» **Exercise goal**: Keep every word of the entries and print them exactly; the pictures stay out.

──────── Extracted data ────────

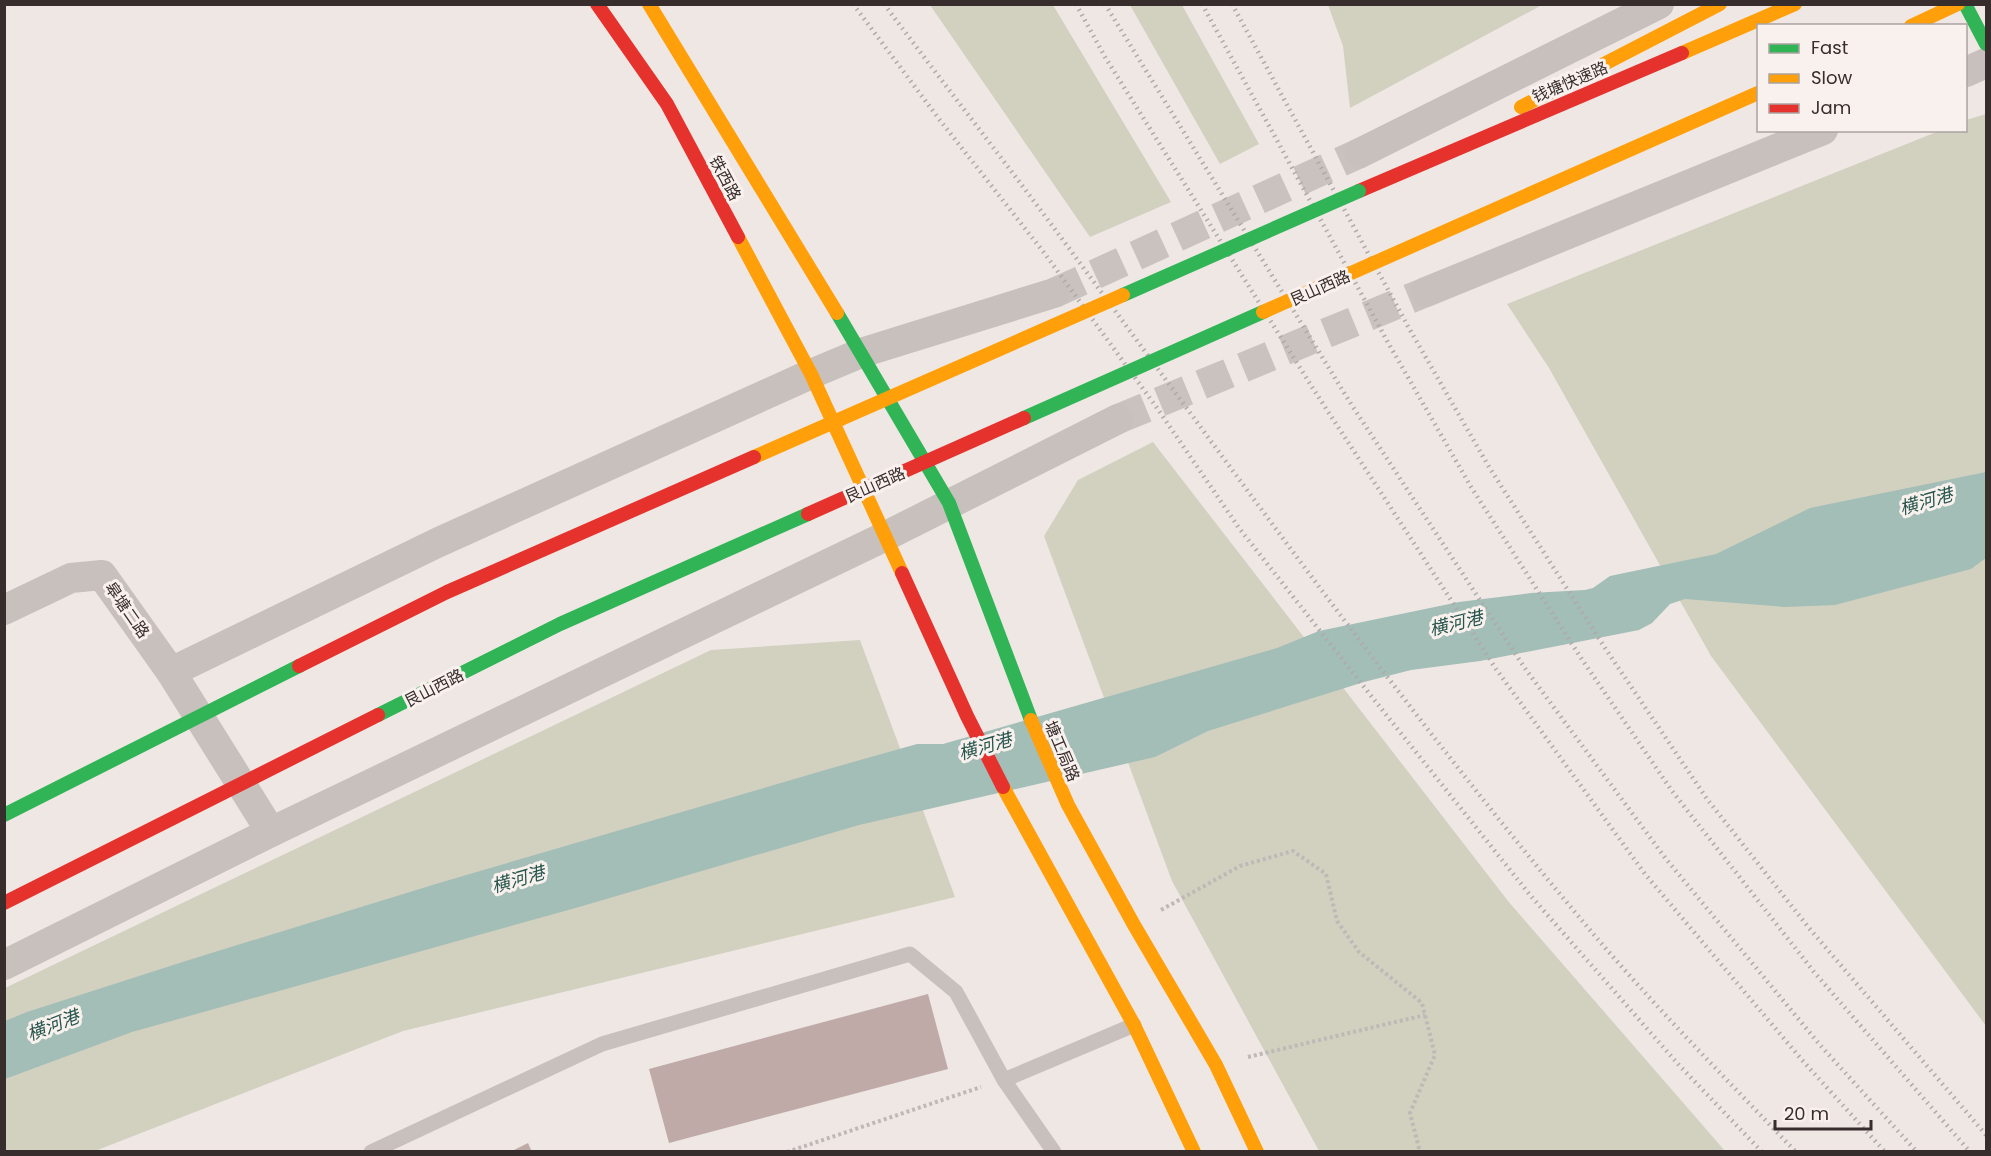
<svg xmlns="http://www.w3.org/2000/svg" width="1991" height="1156" font-family="Poppins,'Noto Sans SC',sans-serif">
  <rect width="100%" height="100%" fill="#eee7e4"/>
  <!-- green -->
  <g fill="#d2d1c0">
    <polygon points="930,5 1053,5 1171,202 1090,237"/>
    <polygon points="1130,5 1182,5 1259,144 1220,164"/>
    <polygon points="1328,5 1328,4 1542,5 1350,108 1343,46"/>
    <polygon points="1986,114 1986,1026 1711,656 1549,368 1507,304 1939,131 1966,130 1966,120"/>
    <polygon points="1153,442 1508,901 1725,1151 1319,1151 1172,881 1044,536 1078,480"/>
    <polygon points="860,640 955,897 403,1031 95,1151 5,1152 5,988 711,650"/>
  </g>
  <!-- water -->
  <polygon fill="#a3bdb7" points="1986,472 1986,558 1971,569 1835,605 1785,607 1685,599 1670,604 1652,623 1639,630 1480,661 1411,670 1364,682 1208,731 1155,757 859,825 579,907 132,1032 5,1079 5,1021 27,1012 192,959 439,883 832,768 917,744 943,744 1277,648 1319,631 1459,602 1531,593 1585,590 1593,588 1610,576 1716,554 1810,508"/>
  <!-- building -->
  <g fill="#bfaaa8">
    <polygon points="928,994 948,1069 669,1143 649,1069"/>
    <polygon points="528,1143 532,1152 510,1152"/>
  </g>
  <g fill="none" stroke-linecap="round" stroke-linejoin="round">
    <!-- street-tunnel -->
    <g stroke="#c9c2bf" stroke-width="30" stroke-dasharray="30 15" stroke-linecap="butt">
      <polyline points="1054,293 1360,153"/>
      <polyline points="1118,419 1426,292"/>
    </g>
    <!-- path -->
    <g stroke="#bfb8b6" stroke-width="4" stroke-dasharray="3 3" stroke-linecap="butt">
      <polyline points="1161,910 1240,866 1293,851 1326,874 1337,921 1359,952 1422,1003 1435,1055 1410,1113 1420,1152"/>
      <polyline points="1248,1057 1425,1015"/>
      <polyline points="787,1152 981,1087"/>
    </g>
    <!-- lane -->
    <g stroke="#c7c0bd" stroke-width="15">
      <polyline points="371,1152 602,1044 910,954 956,992 1004,1080"/>
      <polyline points="1054,1152 1004,1080 1134,1025"/>
    </g>
    <!-- street -->
    <g stroke="#c7c0bd" stroke-width="30">
      <polyline points="1966,72 1986,63"/>
      <polyline points="1360,153 1659,4"/>
      <polyline points="1426,292 1823,130"/>
      <polyline points="4,610 71,578 102,575 171,672 271,832"/>
      <polyline points="171,672 439,542 811,374 861,353 1054,293"/>
      <polyline points="4,965 271,832 886,536 1118,419"/>
    </g>
    <!-- fast -->
    <g stroke="#30b455" stroke-width="14">
      <polyline points="1965,4 1986,44"/>
      <polyline points="837,313 949,503 1031,720"/>
    </g>
    <!-- slow -->
    <g stroke="#ff9f0a" stroke-width="14">
      <polyline points="649,4 837,313"/>
      <polyline points="1911,26 1958,4"/>
      <polyline points="1682,53 1795,4"/>
      <polyline points="1521,107 1720,4"/>
      <polyline points="738,237 811,374 902,573"/>
      <polyline points="1031,720 1068,805 1134,925 1216,1065 1257,1152"/>
      <polyline points="1003,787 1134,1025 1194,1152"/>
    </g>
    <!-- jam -->
    <g stroke="#e5322d" stroke-width="14">
      <polyline points="597,4 667,104 738,237"/>
      <polyline points="1359,191 1682,53"/>
      <polyline points="902,573 967,716 1003,787"/>
    </g>
    <!-- rail -->
    <g stroke="#afa9a8" stroke-width="4.5" stroke-dasharray="1.5 4.5" stroke-linecap="butt">
      <polyline points="853,4 939,119 1045,254 1157,408 1239,528 1372,697 1530,895 1678,1064 1762,1152"/>
      <path d="M884,4C946,87 1010,168 1071,251C1241,481 1406,712 1590,930C1655,1007 1726,1079 1796,1152"/>
      <polyline points="1076,4 1105,57 1312,387 1496,669 1645,874 1802,1060 1885,1152"/>
      <polyline points="1105,4 1351,404 1524,667 1666,859 1820,1045 1917,1152"/>
      <polyline points="1202,4 1390,346 1471,487 1581,658 1672,791 1814,972 1970,1152"/>
      <polyline points="1232,4 1410,330 1489,467 1605,648 1707,799 1809,928 1986,1135"/>
    </g>
    <!-- fast-bridge -->
    <g stroke="#30b455" stroke-width="14">
      <polyline points="1123,295 1359,191"/>
      <polyline points="1024,418 1263,312"/>
      <polyline points="378,715 560,624 808,514"/>
      <polyline points="4,815 299,666"/>
    </g>
    <!-- slow-bridge -->
    <g stroke="#ff9f0a" stroke-width="14">
      <polyline points="1263,312 1758,93"/>
      <polyline points="754,457 1123,295"/>
    </g>
    <!-- jam-bridge -->
    <g stroke="#e5322d" stroke-width="14">
      <polyline points="808,514 1024,418"/>
      <polyline points="299,666 447,592 754,457"/>
      <polyline points="4,903 378,715"/>
    </g>
  </g>
  <g text-anchor="middle" dominant-baseline="central" stroke-width="6" stroke-linejoin="round" paint-order="stroke">
    <!-- street labels -->
    <g font-size="16" fill="#372d2c" stroke="#f9f1ed">
      <text transform="translate(1570 82) rotate(-23)">钱塘快速路</text>
      <text transform="translate(725 178) rotate(62)">铁西路</text>
      <text transform="translate(1320 288) rotate(-24)">艮山西路</text>
      <text transform="translate(875 485) rotate(-24)">艮山西路</text>
      <text transform="translate(127 610) rotate(55)">皋塘二路</text>
      <text transform="translate(434 688) rotate(-27)">艮山西路</text>
      <text transform="translate(1062 751) rotate(67)">塘工局路</text>
    </g>
    <!-- water labels -->
    <g font-size="18" font-style="italic" fill="#25554d" stroke="#f9f1ed">
      <text transform="translate(1926 501) rotate(-16)">横河港</text>
      <text transform="translate(1456 623) rotate(-14)">横河港</text>
      <text transform="translate(985 746) rotate(-16)">横河港</text>
      <text transform="translate(518 879) rotate(-16)">横河港</text>
      <text transform="translate(53 1025) rotate(-21)">横河港</text>
    </g>
  </g>
  <!-- border -->
  <rect width="1991" height="1156" fill="none" stroke="#372d2c" stroke-width="12"/>
  <!-- legend -->
  <rect x="1757" y="24" width="210" height="108" fill="#f9f1ed" stroke="#aba3a0" stroke-width="1.5"/>
  <rect x="1769" y="44" width="30" height="9" fill="#30b455" stroke="#aba3a0" stroke-width="1.5"/>
  <text x="1811" y="54" font-size="18" fill="#372d2c">Fast</text>
  <rect x="1769" y="74" width="30" height="9" fill="#ff9f0a" stroke="#aba3a0" stroke-width="1.5"/>
  <text x="1811" y="84" font-size="18" fill="#372d2c">Slow</text>
  <rect x="1769" y="104" width="30" height="9" fill="#e5322d" stroke="#aba3a0" stroke-width="1.5"/>
  <text x="1811" y="114" font-size="18" fill="#372d2c">Jam</text>
  <!-- scale -->
  <path d="M1775 1120v9h96v-9" fill="none" stroke="#372d2c" stroke-width="3"/>
  <text x="1784" y="1120" font-size="18" fill="#372d2c" stroke="#f9f1ed" stroke-width="4.5" paint-order="stroke">20 m</text>
</svg>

────────

» **Result for this task**:
<svg xmlns="http://www.w3.org/2000/svg" width="1991" height="1156" font-family="Poppins,'Noto Sans SC',sans-serif">
  <rect width="100%" height="100%" fill="#eee7e4"/>
  <!-- green -->
  <g fill="#d2d1c0">
    <polygon points="930,5 1053,5 1171,202 1090,237"/>
    <polygon points="1130,5 1182,5 1259,144 1220,164"/>
    <polygon points="1328,5 1328,4 1542,5 1350,108 1343,46"/>
    <polygon points="1986,114 1986,1026 1711,656 1549,368 1507,304 1939,131 1966,130 1966,120"/>
    <polygon points="1153,442 1508,901 1725,1151 1319,1151 1172,881 1044,536 1078,480"/>
    <polygon points="860,640 955,897 403,1031 95,1151 5,1152 5,988 711,650"/>
  </g>
  <!-- water -->
  <polygon fill="#a3bdb7" points="1986,472 1986,558 1971,569 1835,605 1785,607 1685,599 1670,604 1652,623 1639,630 1480,661 1411,670 1364,682 1208,731 1155,757 859,825 579,907 132,1032 5,1079 5,1021 27,1012 192,959 439,883 832,768 917,744 943,744 1277,648 1319,631 1459,602 1531,593 1585,590 1593,588 1610,576 1716,554 1810,508"/>
  <!-- building -->
  <g fill="#bfaaa8">
    <polygon points="928,994 948,1069 669,1143 649,1069"/>
    <polygon points="528,1143 532,1152 510,1152"/>
  </g>
  <g fill="none" stroke-linecap="round" stroke-linejoin="round">
    <!-- street-tunnel -->
    <g stroke="#c9c2bf" stroke-width="30" stroke-dasharray="30 15" stroke-linecap="butt">
      <polyline points="1054,293 1360,153"/>
      <polyline points="1118,419 1426,292"/>
    </g>
    <!-- path -->
    <g stroke="#bfb8b6" stroke-width="4" stroke-dasharray="3 3" stroke-linecap="butt">
      <polyline points="1161,910 1240,866 1293,851 1326,874 1337,921 1359,952 1422,1003 1435,1055 1410,1113 1420,1152"/>
      <polyline points="1248,1057 1425,1015"/>
      <polyline points="787,1152 981,1087"/>
    </g>
    <!-- lane -->
    <g stroke="#c7c0bd" stroke-width="15">
      <polyline points="371,1152 602,1044 910,954 956,992 1004,1080"/>
      <polyline points="1054,1152 1004,1080 1134,1025"/>
    </g>
    <!-- street -->
    <g stroke="#c7c0bd" stroke-width="30">
      <polyline points="1966,72 1986,63"/>
      <polyline points="1360,153 1659,4"/>
      <polyline points="1426,292 1823,130"/>
      <polyline points="4,610 71,578 102,575 171,672 271,832"/>
      <polyline points="171,672 439,542 811,374 861,353 1054,293"/>
      <polyline points="4,965 271,832 886,536 1118,419"/>
    </g>
    <!-- fast -->
    <g stroke="#30b455" stroke-width="14">
      <polyline points="1965,4 1986,44"/>
      <polyline points="837,313 949,503 1031,720"/>
    </g>
    <!-- slow -->
    <g stroke="#ff9f0a" stroke-width="14">
      <polyline points="649,4 837,313"/>
      <polyline points="1911,26 1958,4"/>
      <polyline points="1682,53 1795,4"/>
      <polyline points="1521,107 1720,4"/>
      <polyline points="738,237 811,374 902,573"/>
      <polyline points="1031,720 1068,805 1134,925 1216,1065 1257,1152"/>
      <polyline points="1003,787 1134,1025 1194,1152"/>
    </g>
    <!-- jam -->
    <g stroke="#e5322d" stroke-width="14">
      <polyline points="597,4 667,104 738,237"/>
      <polyline points="1359,191 1682,53"/>
      <polyline points="902,573 967,716 1003,787"/>
    </g>
    <!-- rail -->
    <g stroke="#afa9a8" stroke-width="4.5" stroke-dasharray="1.5 4.5" stroke-linecap="butt">
      <polyline points="853,4 939,119 1045,254 1157,408 1239,528 1372,697 1530,895 1678,1064 1762,1152"/>
      <path d="M884,4C946,87 1010,168 1071,251C1241,481 1406,712 1590,930C1655,1007 1726,1079 1796,1152"/>
      <polyline points="1076,4 1105,57 1312,387 1496,669 1645,874 1802,1060 1885,1152"/>
      <polyline points="1105,4 1351,404 1524,667 1666,859 1820,1045 1917,1152"/>
      <polyline points="1202,4 1390,346 1471,487 1581,658 1672,791 1814,972 1970,1152"/>
      <polyline points="1232,4 1410,330 1489,467 1605,648 1707,799 1809,928 1986,1135"/>
    </g>
    <!-- fast-bridge -->
    <g stroke="#30b455" stroke-width="14">
      <polyline points="1123,295 1359,191"/>
      <polyline points="1024,418 1263,312"/>
      <polyline points="378,715 560,624 808,514"/>
      <polyline points="4,815 299,666"/>
    </g>
    <!-- slow-bridge -->
    <g stroke="#ff9f0a" stroke-width="14">
      <polyline points="1263,312 1758,93"/>
      <polyline points="754,457 1123,295"/>
    </g>
    <!-- jam-bridge -->
    <g stroke="#e5322d" stroke-width="14">
      <polyline points="808,514 1024,418"/>
      <polyline points="299,666 447,592 754,457"/>
      <polyline points="4,903 378,715"/>
    </g>
  </g>
  <g text-anchor="middle" dominant-baseline="central" stroke-width="6" stroke-linejoin="round" paint-order="stroke">
    <!-- street labels -->
    <g font-size="16" fill="#372d2c" stroke="#f9f1ed">
      <text transform="translate(1570 82) rotate(-23)">钱塘快速路</text>
      <text transform="translate(725 178) rotate(62)">铁西路</text>
      <text transform="translate(1320 288) rotate(-24)">艮山西路</text>
      <text transform="translate(875 485) rotate(-24)">艮山西路</text>
      <text transform="translate(127 610) rotate(55)">皋塘二路</text>
      <text transform="translate(434 688) rotate(-27)">艮山西路</text>
      <text transform="translate(1062 751) rotate(67)">塘工局路</text>
    </g>
    <!-- water labels -->
    <g font-size="18" font-style="italic" fill="#25554d" stroke="#f9f1ed">
      <text transform="translate(1926 501) rotate(-16)">横河港</text>
      <text transform="translate(1456 623) rotate(-14)">横河港</text>
      <text transform="translate(985 746) rotate(-16)">横河港</text>
      <text transform="translate(518 879) rotate(-16)">横河港</text>
      <text transform="translate(53 1025) rotate(-21)">横河港</text>
    </g>
  </g>
  <!-- border -->
  <rect width="1991" height="1156" fill="none" stroke="#372d2c" stroke-width="12"/>
  <!-- legend -->
  <rect x="1757" y="24" width="210" height="108" fill="#f9f1ed" stroke="#aba3a0" stroke-width="1.5"/>
  <rect x="1769" y="44" width="30" height="9" fill="#30b455" stroke="#aba3a0" stroke-width="1.5"/>
  <text x="1811" y="54" font-size="18" fill="#372d2c">Fast</text>
  <rect x="1769" y="74" width="30" height="9" fill="#ff9f0a" stroke="#aba3a0" stroke-width="1.5"/>
  <text x="1811" y="84" font-size="18" fill="#372d2c">Slow</text>
  <rect x="1769" y="104" width="30" height="9" fill="#e5322d" stroke="#aba3a0" stroke-width="1.5"/>
  <text x="1811" y="114" font-size="18" fill="#372d2c">Jam</text>
  <!-- scale -->
  <path d="M1775 1120v9h96v-9" fill="none" stroke="#372d2c" stroke-width="3"/>
  <text x="1784" y="1120" font-size="18" fill="#372d2c" stroke="#f9f1ed" stroke-width="4.5" paint-order="stroke">20 m</text>
</svg>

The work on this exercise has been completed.